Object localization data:
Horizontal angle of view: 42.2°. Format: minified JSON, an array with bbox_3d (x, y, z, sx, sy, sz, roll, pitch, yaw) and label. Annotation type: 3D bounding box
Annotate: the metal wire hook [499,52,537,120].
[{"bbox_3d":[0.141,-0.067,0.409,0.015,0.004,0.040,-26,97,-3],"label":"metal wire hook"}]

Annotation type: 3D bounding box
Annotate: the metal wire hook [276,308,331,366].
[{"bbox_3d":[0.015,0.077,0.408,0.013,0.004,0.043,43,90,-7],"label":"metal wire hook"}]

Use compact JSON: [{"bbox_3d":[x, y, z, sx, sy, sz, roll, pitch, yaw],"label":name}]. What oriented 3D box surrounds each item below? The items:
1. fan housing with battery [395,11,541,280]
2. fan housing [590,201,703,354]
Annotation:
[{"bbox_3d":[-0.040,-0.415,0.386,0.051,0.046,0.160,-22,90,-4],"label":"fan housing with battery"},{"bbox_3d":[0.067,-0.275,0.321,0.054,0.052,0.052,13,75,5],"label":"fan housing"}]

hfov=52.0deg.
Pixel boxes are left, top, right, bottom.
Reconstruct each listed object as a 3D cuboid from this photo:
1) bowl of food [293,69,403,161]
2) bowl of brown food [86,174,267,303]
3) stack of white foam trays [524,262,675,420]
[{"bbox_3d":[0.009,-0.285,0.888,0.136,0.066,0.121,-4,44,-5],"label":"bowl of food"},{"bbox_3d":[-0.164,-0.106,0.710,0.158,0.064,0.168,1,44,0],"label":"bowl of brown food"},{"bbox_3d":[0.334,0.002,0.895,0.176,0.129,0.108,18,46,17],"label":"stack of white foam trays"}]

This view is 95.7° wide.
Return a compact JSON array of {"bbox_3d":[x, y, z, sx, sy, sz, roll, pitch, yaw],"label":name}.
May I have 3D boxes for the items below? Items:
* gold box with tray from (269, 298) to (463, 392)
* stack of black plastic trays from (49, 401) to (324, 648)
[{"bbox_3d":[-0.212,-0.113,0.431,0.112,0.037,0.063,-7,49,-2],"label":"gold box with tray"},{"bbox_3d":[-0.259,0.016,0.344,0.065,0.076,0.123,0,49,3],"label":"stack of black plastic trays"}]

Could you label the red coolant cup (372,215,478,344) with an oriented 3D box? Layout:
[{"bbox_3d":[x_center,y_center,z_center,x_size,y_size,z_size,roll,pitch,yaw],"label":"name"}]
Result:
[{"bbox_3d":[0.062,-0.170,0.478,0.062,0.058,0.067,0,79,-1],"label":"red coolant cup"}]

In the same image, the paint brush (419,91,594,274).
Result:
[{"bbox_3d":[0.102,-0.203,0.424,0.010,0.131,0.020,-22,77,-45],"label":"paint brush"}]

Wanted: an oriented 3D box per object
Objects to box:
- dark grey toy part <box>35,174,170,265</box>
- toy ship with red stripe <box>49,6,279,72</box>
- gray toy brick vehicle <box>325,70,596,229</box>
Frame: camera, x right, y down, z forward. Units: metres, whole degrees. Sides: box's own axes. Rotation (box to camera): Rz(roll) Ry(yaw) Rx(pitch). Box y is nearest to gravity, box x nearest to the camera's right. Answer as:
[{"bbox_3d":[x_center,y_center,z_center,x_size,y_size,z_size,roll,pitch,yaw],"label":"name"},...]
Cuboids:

**Exercise details:** Each record is to be retyped exactly as written.

**The answer:**
Horizontal angle of view: 42.2°. Format: minified JSON, an array with bbox_3d (x, y, z, sx, sy, sz, roll, pitch, yaw) and label. Annotation type: 3D bounding box
Annotate: the metal wire hook [499,52,537,120].
[{"bbox_3d":[0.141,-0.067,0.409,0.015,0.004,0.040,-26,97,-3],"label":"metal wire hook"}]

Annotation type: 3D bounding box
Annotate: the metal wire hook [276,308,331,366].
[{"bbox_3d":[0.015,0.077,0.408,0.013,0.004,0.043,43,90,-7],"label":"metal wire hook"}]

Use compact JSON: [{"bbox_3d":[x, y, z, sx, sy, sz, roll, pitch, yaw],"label":name}]. What oriented 3D box surrounds each item below? The items:
1. fan housing with battery [395,11,541,280]
2. fan housing [590,201,703,354]
Annotation:
[{"bbox_3d":[-0.040,-0.415,0.386,0.051,0.046,0.160,-22,90,-4],"label":"fan housing with battery"},{"bbox_3d":[0.067,-0.275,0.321,0.054,0.052,0.052,13,75,5],"label":"fan housing"}]

hfov=52.0deg.
Pixel boxes are left, top, right, bottom.
Reconstruct each listed object as a 3D cuboid from this photo:
1) bowl of food [293,69,403,161]
2) bowl of brown food [86,174,267,303]
3) stack of white foam trays [524,262,675,420]
[{"bbox_3d":[0.009,-0.285,0.888,0.136,0.066,0.121,-4,44,-5],"label":"bowl of food"},{"bbox_3d":[-0.164,-0.106,0.710,0.158,0.064,0.168,1,44,0],"label":"bowl of brown food"},{"bbox_3d":[0.334,0.002,0.895,0.176,0.129,0.108,18,46,17],"label":"stack of white foam trays"}]

This view is 95.7° wide.
Return a compact JSON array of {"bbox_3d":[x, y, z, sx, sy, sz, roll, pitch, yaw],"label":name}.
May I have 3D boxes for the items below? Items:
* gold box with tray from (269, 298) to (463, 392)
* stack of black plastic trays from (49, 401) to (324, 648)
[{"bbox_3d":[-0.212,-0.113,0.431,0.112,0.037,0.063,-7,49,-2],"label":"gold box with tray"},{"bbox_3d":[-0.259,0.016,0.344,0.065,0.076,0.123,0,49,3],"label":"stack of black plastic trays"}]

Could you label the red coolant cup (372,215,478,344) with an oriented 3D box? Layout:
[{"bbox_3d":[x_center,y_center,z_center,x_size,y_size,z_size,roll,pitch,yaw],"label":"name"}]
Result:
[{"bbox_3d":[0.062,-0.170,0.478,0.062,0.058,0.067,0,79,-1],"label":"red coolant cup"}]

In the same image, the paint brush (419,91,594,274).
Result:
[{"bbox_3d":[0.102,-0.203,0.424,0.010,0.131,0.020,-22,77,-45],"label":"paint brush"}]

Wanted: an oriented 3D box per object
Objects to box:
- dark grey toy part <box>35,174,170,265</box>
- toy ship with red stripe <box>49,6,279,72</box>
- gray toy brick vehicle <box>325,70,596,229</box>
Frame: camera, x right, y down, z forward. Units: metres, whole degrees. Sides: box's own axes. Rotation (box to camera): Rz(roll) Ry(yaw) Rx(pitch). Box y is nearest to gravity, box x nearest to the camera's right. Answer as:
[{"bbox_3d":[x_center,y_center,z_center,x_size,y_size,z_size,roll,pitch,yaw],"label":"name"},...]
Cuboids:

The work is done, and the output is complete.